* WORK REQUIRED: Please repeat every one of the lines below without changing anything, and leave the pictures out of your answer.
*** PROVIDED MATERIAL Section Begins ***
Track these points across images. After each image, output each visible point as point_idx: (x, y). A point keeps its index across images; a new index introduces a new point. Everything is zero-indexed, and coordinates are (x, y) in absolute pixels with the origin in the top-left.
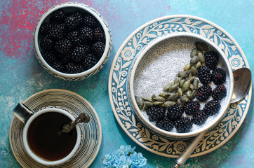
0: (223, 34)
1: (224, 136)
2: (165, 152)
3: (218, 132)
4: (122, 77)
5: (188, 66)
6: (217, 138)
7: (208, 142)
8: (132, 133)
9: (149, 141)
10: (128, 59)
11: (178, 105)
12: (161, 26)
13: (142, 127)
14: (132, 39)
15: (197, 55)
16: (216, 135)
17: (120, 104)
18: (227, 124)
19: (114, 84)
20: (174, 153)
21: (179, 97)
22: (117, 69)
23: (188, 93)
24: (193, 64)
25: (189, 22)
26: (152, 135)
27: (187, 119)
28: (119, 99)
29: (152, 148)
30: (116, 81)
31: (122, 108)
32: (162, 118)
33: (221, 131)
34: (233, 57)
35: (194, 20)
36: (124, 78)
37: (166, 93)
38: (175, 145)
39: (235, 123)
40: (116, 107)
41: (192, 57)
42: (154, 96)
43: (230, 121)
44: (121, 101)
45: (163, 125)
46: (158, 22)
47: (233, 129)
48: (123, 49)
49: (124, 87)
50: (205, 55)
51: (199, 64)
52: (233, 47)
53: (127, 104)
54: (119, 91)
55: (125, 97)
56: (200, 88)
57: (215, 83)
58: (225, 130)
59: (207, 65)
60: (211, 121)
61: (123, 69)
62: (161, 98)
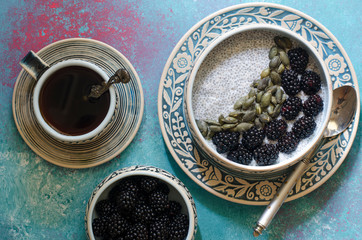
0: (314, 25)
1: (325, 169)
2: (244, 197)
3: (317, 165)
4: (176, 96)
5: (267, 71)
6: (316, 173)
7: (304, 180)
8: (196, 175)
9: (220, 185)
10: (183, 70)
11: (256, 127)
12: (226, 21)
13: (210, 165)
14: (186, 42)
15: (278, 54)
16: (314, 169)
17: (176, 134)
18: (328, 153)
19: (165, 107)
20: (257, 198)
21: (256, 116)
22: (168, 85)
23: (270, 109)
24: (273, 68)
25: (265, 12)
26: (223, 175)
27: (270, 146)
28: (175, 128)
29: (225, 194)
30: (169, 103)
31: (179, 141)
32: (236, 148)
33: (320, 163)
34: (331, 57)
35: (272, 9)
36: (179, 97)
37: (239, 112)
38: (258, 187)
39: (339, 150)
40: (171, 139)
41: (271, 58)
42: (222, 117)
43: (332, 148)
44: (177, 131)
45: (238, 157)
46: (221, 15)
47: (338, 159)
48: (176, 56)
49: (180, 110)
50: (289, 54)
51: (282, 67)
52: (330, 44)
53: (186, 133)
54: (173, 116)
55: (183, 125)
56: (285, 102)
57: (306, 93)
58: (327, 161)
59: (293, 68)
60: (304, 147)
61: (177, 85)
62: (232, 119)
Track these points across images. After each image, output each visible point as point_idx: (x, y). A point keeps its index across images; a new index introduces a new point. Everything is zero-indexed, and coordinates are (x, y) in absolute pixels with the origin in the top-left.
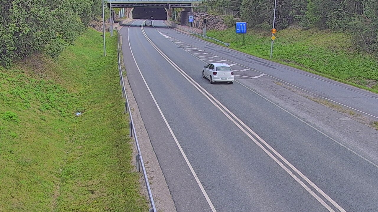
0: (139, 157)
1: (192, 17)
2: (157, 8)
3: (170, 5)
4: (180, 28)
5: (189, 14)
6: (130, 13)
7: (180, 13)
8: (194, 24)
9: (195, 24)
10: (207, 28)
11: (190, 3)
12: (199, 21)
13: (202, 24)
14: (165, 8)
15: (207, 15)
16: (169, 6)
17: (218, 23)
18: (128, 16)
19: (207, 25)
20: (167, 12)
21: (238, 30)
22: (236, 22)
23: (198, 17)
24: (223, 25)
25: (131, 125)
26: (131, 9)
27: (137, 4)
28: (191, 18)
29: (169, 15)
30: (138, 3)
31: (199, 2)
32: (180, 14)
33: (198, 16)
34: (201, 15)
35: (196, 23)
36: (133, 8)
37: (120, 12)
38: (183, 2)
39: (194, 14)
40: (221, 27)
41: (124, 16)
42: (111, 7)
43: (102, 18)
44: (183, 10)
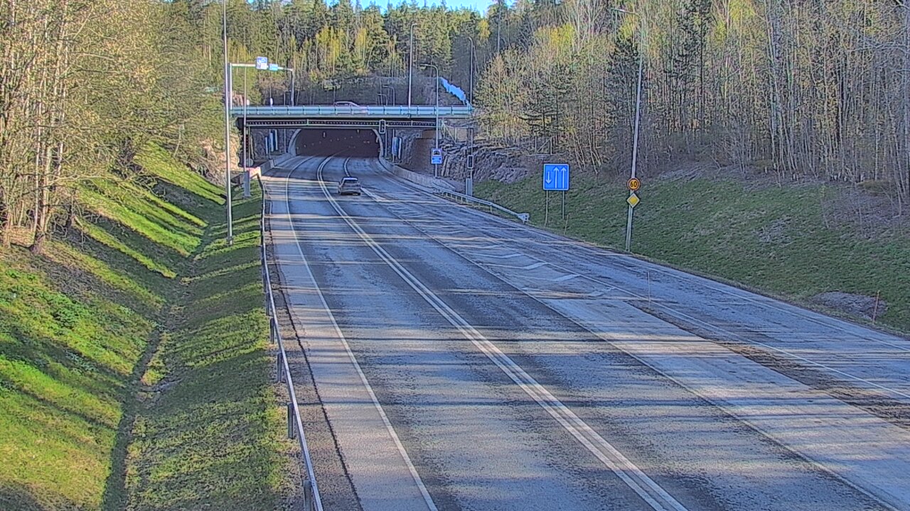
0: (310, 489)
1: (439, 151)
2: (356, 130)
3: (387, 123)
4: (411, 178)
5: (432, 145)
6: (291, 141)
7: (410, 143)
8: (443, 169)
9: (446, 167)
10: (475, 178)
11: (435, 119)
12: (455, 161)
13: (462, 167)
14: (375, 131)
15: (475, 146)
16: (385, 125)
17: (501, 167)
18: (287, 149)
19: (476, 170)
20: (380, 140)
21: (548, 181)
22: (544, 163)
23: (455, 151)
24: (513, 170)
25: (291, 412)
26: (293, 133)
27: (308, 120)
28: (436, 154)
29: (384, 148)
30: (309, 118)
31: (455, 116)
32: (410, 145)
33: (453, 150)
34: (461, 146)
35: (448, 166)
36: (299, 130)
37: (266, 138)
38: (417, 117)
39: (443, 144)
40: (509, 175)
41: (277, 149)
42: (247, 127)
43: (224, 153)
44: (419, 135)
*** PROVIDED MATERIAL Section Ends ***
* RESULT OF THIS EXERCISE:
Track these points across images. After each image, output each visible point as point_idx: (x, y). A point keeps its index across images; a new index introduces a new point. Everything is zero-indexed, and coordinates are (x, y) in absolute pixels with the origin in the top-left.
0: (223, 34)
1: (224, 136)
2: (165, 152)
3: (218, 132)
4: (122, 77)
5: (188, 66)
6: (217, 138)
7: (208, 142)
8: (132, 133)
9: (149, 141)
10: (128, 59)
11: (178, 105)
12: (161, 26)
13: (142, 127)
14: (132, 39)
15: (197, 55)
16: (216, 135)
17: (120, 104)
18: (227, 124)
19: (114, 84)
20: (174, 153)
21: (179, 97)
22: (117, 69)
23: (188, 93)
24: (193, 64)
25: (189, 22)
26: (152, 135)
27: (187, 119)
28: (119, 99)
29: (152, 148)
30: (116, 81)
31: (122, 108)
32: (162, 118)
33: (221, 131)
34: (233, 57)
35: (194, 20)
36: (124, 78)
37: (166, 93)
38: (175, 145)
39: (235, 123)
40: (116, 107)
41: (192, 57)
42: (154, 96)
43: (230, 121)
44: (121, 101)
45: (163, 125)
46: (158, 22)
47: (233, 129)
48: (123, 49)
49: (124, 87)
50: (205, 55)
51: (199, 64)
52: (233, 47)
53: (127, 104)
54: (119, 91)
55: (125, 97)
56: (200, 88)
57: (215, 83)
58: (225, 130)
59: (207, 65)
60: (211, 121)
61: (123, 69)
62: (161, 98)
0: (314, 25)
1: (325, 169)
2: (244, 197)
3: (317, 165)
4: (176, 96)
5: (267, 71)
6: (316, 173)
7: (304, 180)
8: (196, 175)
9: (220, 185)
10: (183, 70)
11: (256, 127)
12: (226, 21)
13: (210, 165)
14: (186, 42)
15: (278, 54)
16: (314, 169)
17: (176, 134)
18: (328, 153)
19: (165, 107)
20: (257, 198)
21: (256, 116)
22: (168, 85)
23: (270, 109)
24: (273, 68)
25: (265, 12)
26: (223, 175)
27: (270, 146)
28: (175, 128)
29: (225, 194)
30: (169, 103)
31: (179, 141)
32: (236, 148)
33: (320, 163)
34: (331, 57)
35: (272, 9)
36: (179, 97)
37: (239, 112)
38: (258, 187)
39: (339, 150)
40: (171, 139)
41: (271, 58)
42: (222, 117)
43: (332, 148)
44: (177, 131)
45: (238, 157)
46: (221, 15)
47: (338, 159)
48: (176, 56)
49: (180, 110)
50: (289, 54)
51: (282, 67)
52: (330, 44)
53: (186, 133)
54: (173, 116)
55: (183, 125)
56: (285, 102)
57: (306, 93)
58: (327, 161)
59: (293, 68)
60: (304, 147)
61: (177, 85)
62: (232, 119)
Track these points across images. After each image, output each visible point as point_idx: (x, y). A point keeps its index across images; a new index introduces a new point. Everything is zero-indexed, and coordinates are (x, y) in absolute pixels with the origin in the top-left.
0: (139, 157)
1: (192, 17)
2: (157, 8)
3: (170, 5)
4: (180, 28)
5: (189, 14)
6: (130, 13)
7: (180, 13)
8: (194, 24)
9: (195, 24)
10: (207, 28)
11: (190, 3)
12: (199, 21)
13: (202, 24)
14: (165, 8)
15: (207, 15)
16: (169, 6)
17: (218, 23)
18: (128, 16)
19: (207, 25)
20: (167, 12)
21: (238, 30)
22: (236, 22)
23: (198, 17)
24: (223, 25)
25: (131, 125)
26: (131, 9)
27: (137, 4)
28: (191, 18)
29: (169, 15)
30: (138, 3)
31: (199, 2)
32: (180, 14)
33: (198, 16)
34: (201, 15)
35: (196, 23)
36: (133, 8)
37: (120, 12)
38: (183, 2)
39: (194, 14)
40: (221, 27)
41: (124, 16)
42: (111, 7)
43: (102, 18)
44: (183, 10)
0: (310, 489)
1: (439, 151)
2: (356, 130)
3: (387, 123)
4: (411, 178)
5: (432, 145)
6: (291, 141)
7: (410, 143)
8: (443, 169)
9: (446, 167)
10: (475, 178)
11: (435, 119)
12: (455, 161)
13: (462, 167)
14: (375, 131)
15: (475, 146)
16: (385, 125)
17: (501, 167)
18: (287, 149)
19: (476, 170)
20: (380, 140)
21: (548, 181)
22: (544, 163)
23: (455, 151)
24: (513, 170)
25: (291, 412)
26: (293, 133)
27: (308, 120)
28: (436, 154)
29: (384, 148)
30: (309, 118)
31: (455, 116)
32: (410, 145)
33: (453, 150)
34: (461, 146)
35: (448, 166)
36: (299, 130)
37: (266, 138)
38: (417, 117)
39: (443, 144)
40: (509, 175)
41: (277, 149)
42: (247, 127)
43: (224, 153)
44: (419, 135)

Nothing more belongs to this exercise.